Taiwan rejects WHO chief’s allegations of responsibility for racist attacks
Taiwanese officials on Thursday strongly denied allegations from World Health Organization Director-General Tedros Adhanom Ghebreyesus that it was linked to a racist smear campaign against him.
Tedros, a former Ethiopian health and foreign minister who is the WHO’s first African head, said at a Wednesday press briefing in Geneva that Taiwan’s foreign ministry was responsible for threats and racist abuse he has received in recent months.
“This attack came from Taiwan,” Tedros said Wednesday, claiming the country’s diplomats had been aware of the attacks and failed to dissociate themselves from them, according to The Associated Press. “They even started criticizing me in the middle of all those insults and slurs. I say it today because it’s enough.”

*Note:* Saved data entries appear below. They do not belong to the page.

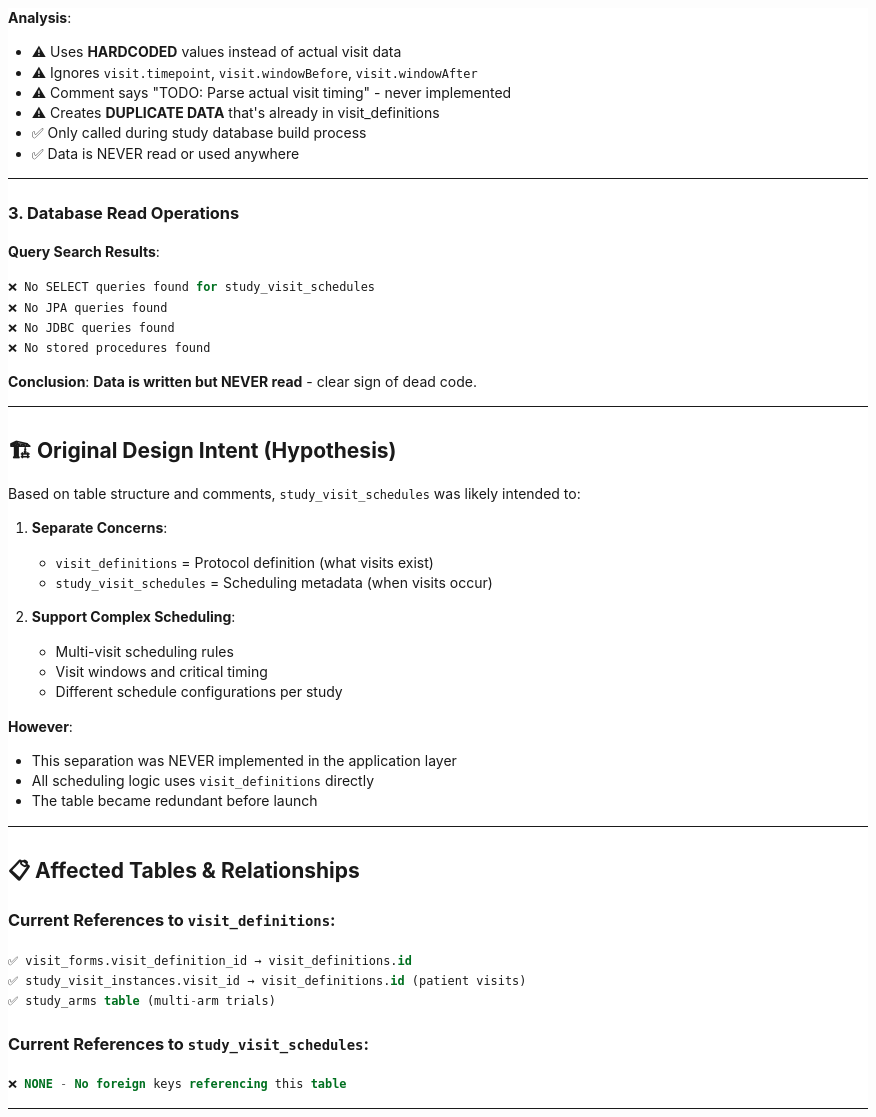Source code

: **Analysis**:
- ⚠️ Uses **HARDCODED** values instead of actual visit data
- ⚠️ Ignores `visit.timepoint`, `visit.windowBefore`, `visit.windowAfter`
- ⚠️ Comment says "TODO: Parse actual visit timing" - never implemented
- ⚠️ Creates **DUPLICATE DATA** that's already in visit_definitions
- ✅ Only called during study database build process
- ✅ Data is NEVER read or used anywhere

---

### 3. Database Read Operations

**Query Search Results**:
```java
❌ No SELECT queries found for study_visit_schedules
❌ No JPA queries found
❌ No JDBC queries found
❌ No stored procedures found
```

**Conclusion**: **Data is written but NEVER read** - clear sign of dead code.

---

## 🏗️ Original Design Intent (Hypothesis)

Based on table structure and comments, `study_visit_schedules` was likely intended to:

1. **Separate Concerns**: 
   - `visit_definitions` = Protocol definition (what visits exist)
   - `study_visit_schedules` = Scheduling metadata (when visits occur)

2. **Support Complex Scheduling**:
   - Multi-visit scheduling rules
   - Visit windows and critical timing
   - Different schedule configurations per study

**However**:
- This separation was NEVER implemented in the application layer
- All scheduling logic uses `visit_definitions` directly
- The table became redundant before launch

---

## 📋 Affected Tables & Relationships

### Current References to `visit_definitions`:
```sql
✅ visit_forms.visit_definition_id → visit_definitions.id
✅ study_visit_instances.visit_id → visit_definitions.id (patient visits)
✅ study_arms table (multi-arm trials)
```

### Current References to `study_visit_schedules`:
```sql
❌ NONE - No foreign keys referencing this table
```

---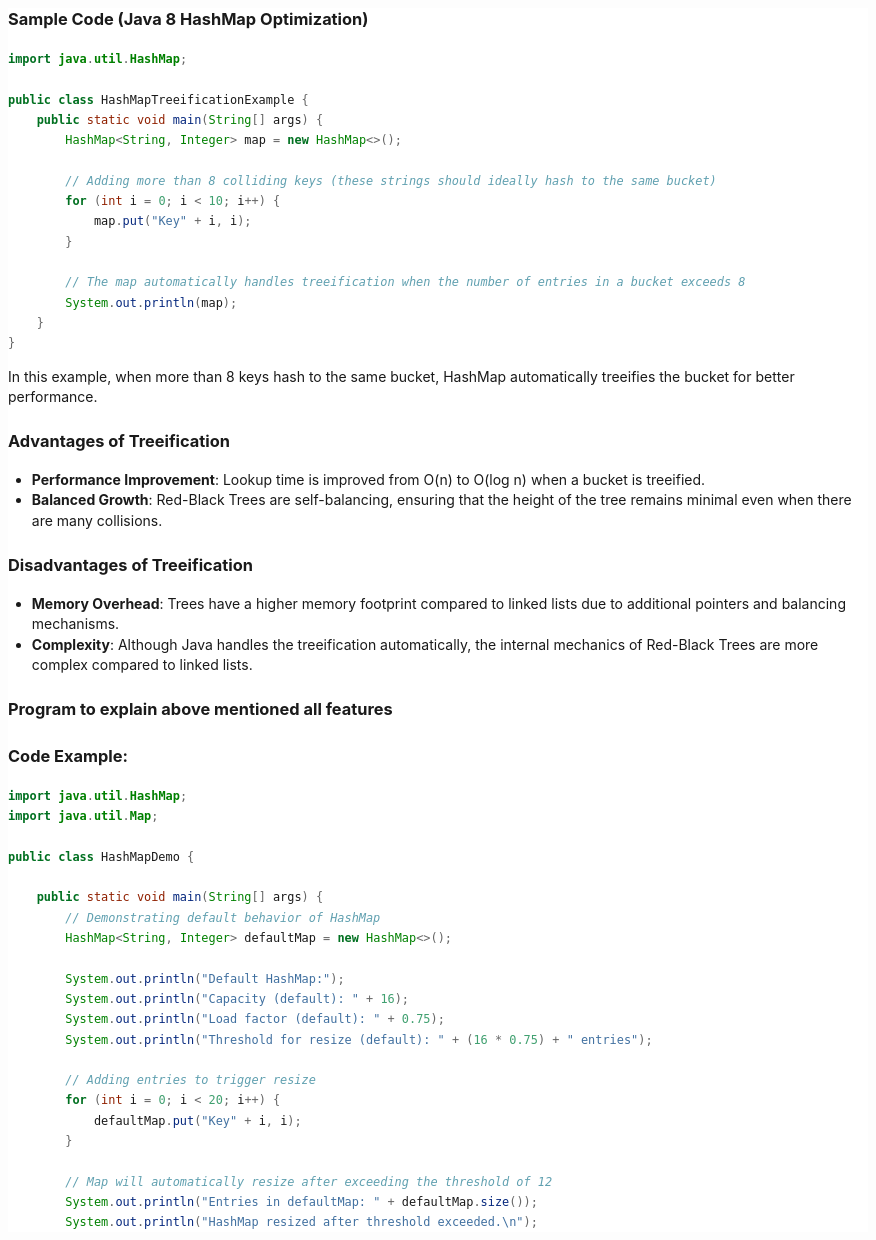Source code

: ### **Sample Code (Java 8 HashMap Optimization)**

```java
import java.util.HashMap;

public class HashMapTreeificationExample {
    public static void main(String[] args) {
        HashMap<String, Integer> map = new HashMap<>();

        // Adding more than 8 colliding keys (these strings should ideally hash to the same bucket)
        for (int i = 0; i < 10; i++) {
            map.put("Key" + i, i);
        }

        // The map automatically handles treeification when the number of entries in a bucket exceeds 8
        System.out.println(map);
    }
}
```

In this example, when more than 8 keys hash to the same bucket, HashMap automatically treeifies the bucket for better performance.

### **Advantages of Treeification**
- **Performance Improvement**: Lookup time is improved from O(n) to O(log n) when a bucket is treeified.
- **Balanced Growth**: Red-Black Trees are self-balancing, ensuring that the height of the tree remains minimal even when there are many collisions.

### **Disadvantages of Treeification**
- **Memory Overhead**: Trees have a higher memory footprint compared to linked lists due to additional pointers and balancing mechanisms.
- **Complexity**: Although Java handles the treeification automatically, the internal mechanics of Red-Black Trees are more complex compared to linked lists.

### **Program to explain above mentioned all features**
### Code Example:

```java
import java.util.HashMap;
import java.util.Map;

public class HashMapDemo {

    public static void main(String[] args) {
        // Demonstrating default behavior of HashMap
        HashMap<String, Integer> defaultMap = new HashMap<>();
        
        System.out.println("Default HashMap:");
        System.out.println("Capacity (default): " + 16);
        System.out.println("Load factor (default): " + 0.75);
        System.out.println("Threshold for resize (default): " + (16 * 0.75) + " entries");

        // Adding entries to trigger resize
        for (int i = 0; i < 20; i++) {
            defaultMap.put("Key" + i, i);
        }
        
        // Map will automatically resize after exceeding the threshold of 12
        System.out.println("Entries in defaultMap: " + defaultMap.size());
        System.out.println("HashMap resized after threshold exceeded.\n");

```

In a statement, the Taiwanese foreign ministry registered “strong dissatisfaction and a high degree of regret” with the comment, calling on Tedros to “immediately correct his unfounded allegations, immediately clarify, and apologize to our country.”
President Tsai Ing-wen said in a statement on Facebook that Taiwan does not condone racist attacks while also criticizing the WHO’s exclusion of Taiwan in response to demands from China, which considers the island a breakaway province.
“If Director-General Tedros could withstand pressure from China and come to Taiwan to see Taiwan’s efforts to fight COVID-19 for himself, he would be able to see that the Taiwanese people are the true victims of unfair treatment,” she wrote. “I believe that the WHO will only truly be complete if Taiwan is included.”
Tedros has been a vocal backer of the Chinese government’s claims to have transparently handled the coronavirus outbreak, believed to have originated in a wet market in Hubei province. Chinese foreign ministry spokesman Zhao Lijian on Thursday did not comment on Tedros’s allegations but said that China hoped that Taiwanese authorities “will not politicize the epidemic situation or engage in political manipulation.”
Taiwan, while barred from the United Nations and stripped of observer status at the WHO’s World Health Assembly, has had one of the least deadly outbreaks of COVID-19, with 379 reported cases and five confirmed deaths, according to the AP.